Introduction
If you’re into AI and love working with Go, you’ll want to check out agent-sdk-go on GitHub. This SDK makes it easy to build AI agents that can integrate with different LLMs, use tools, and even perform agent-to-agent handoffs.
In this guide, we’ll walk through how to:
- Install
agent-sdk-go
- Set up an LLM provider (LM Studio)
- Create an agent
- Add tools to the agent
- Run the agent and get responses
Let’s dive in!
Step 1: Installation
First, install the SDK by running:
go get github.com/pontus-devoteam/agent-sdk-go
Alternatively, add it to your imports and run:
go mod tidy
Make sure you’re using Go 1.23 or later.
Step 2: Setting Up an LLM Provider
We need an LLM provider to process our prompts. This example uses LM Studio as the provider.
Start LM Studio
Ensure LM Studio is running locally and exposing an API (e.g., http://127.0.0.1:1234/v1
).
Now, set up the provider in Go:
provider := lmstudio.NewProvider()
provider.SetBaseURL("http://127.0.0.1:1234/v1")

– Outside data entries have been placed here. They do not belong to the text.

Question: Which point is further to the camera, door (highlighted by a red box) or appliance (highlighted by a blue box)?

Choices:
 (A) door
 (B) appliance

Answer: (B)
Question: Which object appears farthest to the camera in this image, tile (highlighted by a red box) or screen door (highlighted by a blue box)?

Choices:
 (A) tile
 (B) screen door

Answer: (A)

provider.SetDefaultModel("gemma-3-4b-it") // Replace with your model
Step 3: Creating an Agent
Now, let’s create an agent that interacts with the model.

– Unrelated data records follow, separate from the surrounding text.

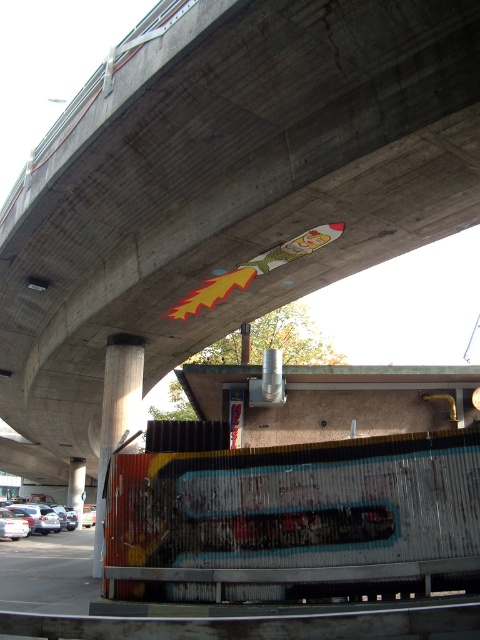
Does rusty metal pillar at lower left appear over silver metallic car at lower left?

Yes, rusty metal pillar at lower left is above silver metallic car at lower left.

This screenshot has width=480, height=640. What do you see at coordinates (117, 417) in the screenshot?
I see `rusty metal pillar at lower left` at bounding box center [117, 417].

Does point (108, 380) lie in front of point (34, 522)?

That is True.

Locate an element on the screen. The image size is (480, 640). rusty metal pillar at lower left is located at coordinates (117, 417).

From the picture: Who is positioned more to the left, silver metallic car at lower left or concrete pillar at center?

From the viewer's perspective, silver metallic car at lower left appears more on the left side.

Is point (45, 512) positioned behind point (75, 500)?

That is False.

Is point (48, 506) positioned behind point (78, 472)?

That is False.

Locate an element on the screen. silver metallic car at lower left is located at coordinates (44, 516).

Looking at this image, is rusty metal pillar at lower left to the left of concrete pillar at center from the viewer's perspective?

Incorrect, rusty metal pillar at lower left is not on the left side of concrete pillar at center.

Which is more to the left, rusty metal pillar at lower left or concrete pillar at center?

concrete pillar at center is more to the left.

Which is behind, point (109, 456) or point (79, 465)?

Positioned behind is point (79, 465).

Find the location of a particular element. This screenshot has height=640, width=480. rusty metal pillar at lower left is located at coordinates (117, 417).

assistant := agent.NewAgent("Assistant")
assistant.SetModelProvider(provider)
assistant.WithModel("gemma-3-4b-it")
assistant.SetSystemInstructions("You are a helpful assistant.")

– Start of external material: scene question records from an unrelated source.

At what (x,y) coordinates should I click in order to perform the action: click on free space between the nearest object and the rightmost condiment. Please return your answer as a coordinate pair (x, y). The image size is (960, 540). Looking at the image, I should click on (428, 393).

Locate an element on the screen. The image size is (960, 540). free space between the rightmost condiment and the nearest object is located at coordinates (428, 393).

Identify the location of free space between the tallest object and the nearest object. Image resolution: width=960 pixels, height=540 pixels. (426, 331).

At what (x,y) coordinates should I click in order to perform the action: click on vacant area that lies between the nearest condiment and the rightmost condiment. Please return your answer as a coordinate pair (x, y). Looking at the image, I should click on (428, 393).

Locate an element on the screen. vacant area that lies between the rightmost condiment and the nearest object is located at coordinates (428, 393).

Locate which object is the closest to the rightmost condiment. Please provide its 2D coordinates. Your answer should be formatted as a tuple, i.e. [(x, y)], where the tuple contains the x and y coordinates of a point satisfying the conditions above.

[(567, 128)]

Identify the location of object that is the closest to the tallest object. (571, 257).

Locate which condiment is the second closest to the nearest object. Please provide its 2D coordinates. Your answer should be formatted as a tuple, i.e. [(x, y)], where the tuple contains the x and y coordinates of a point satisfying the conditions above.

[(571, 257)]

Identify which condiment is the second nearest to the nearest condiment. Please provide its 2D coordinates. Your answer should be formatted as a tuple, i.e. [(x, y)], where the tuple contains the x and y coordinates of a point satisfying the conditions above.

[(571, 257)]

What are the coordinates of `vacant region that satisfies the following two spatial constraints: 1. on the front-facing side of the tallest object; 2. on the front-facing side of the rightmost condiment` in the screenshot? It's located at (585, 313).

This agent will communicate with the model and respond based on system instructions.
Step 4: Adding Tools to the Agent
Agents can call external functions using tools. Let’s add a tool that provides weather updates:
tool := tool.NewFunctionTool(
"get_weather",
"Get the weather for a city",
func(ctx context.Context, params map[string]interface{}) (interface{}, error) {
city := params["city"].(string)
return fmt.Sprintf("The weather in %s is sunny.", city), nil
},
).WithSchema(map[string]interface{}{
"type": "object",
"properties": map[string]interface{}{
"city": map[string]interface{}{
"type": "string",
"description": "The city to get weather for",
},
},
"required": []string{"city"},
})
Attach this tool to the agent:
assistant.WithTools(tool)
Step 5: Running the Agent
Use a Runner
to execute the agent and get a response.
runner := runner.NewRunner()
runner.WithDefaultProvider(provider)
result, err := runner.RunSync(assistant, &runner.RunOptions{
Input: "What's the weather in Tokyo?",
})
if err != nil {
log.Fatalf("Error running agent: %v", err)
}
fmt.Println(result.FinalOutput)
This will send the input to the agent, which calls the get_weather
tool and returns a response.
Conclusion
With agent-sdk-go
, you can easily build powerful AI agents in Go. You can:
Use multiple LLM providers
Add tools for custom function calls
Create structured outputs
Build multi-agent workflows
Give it a try and let me know what you build!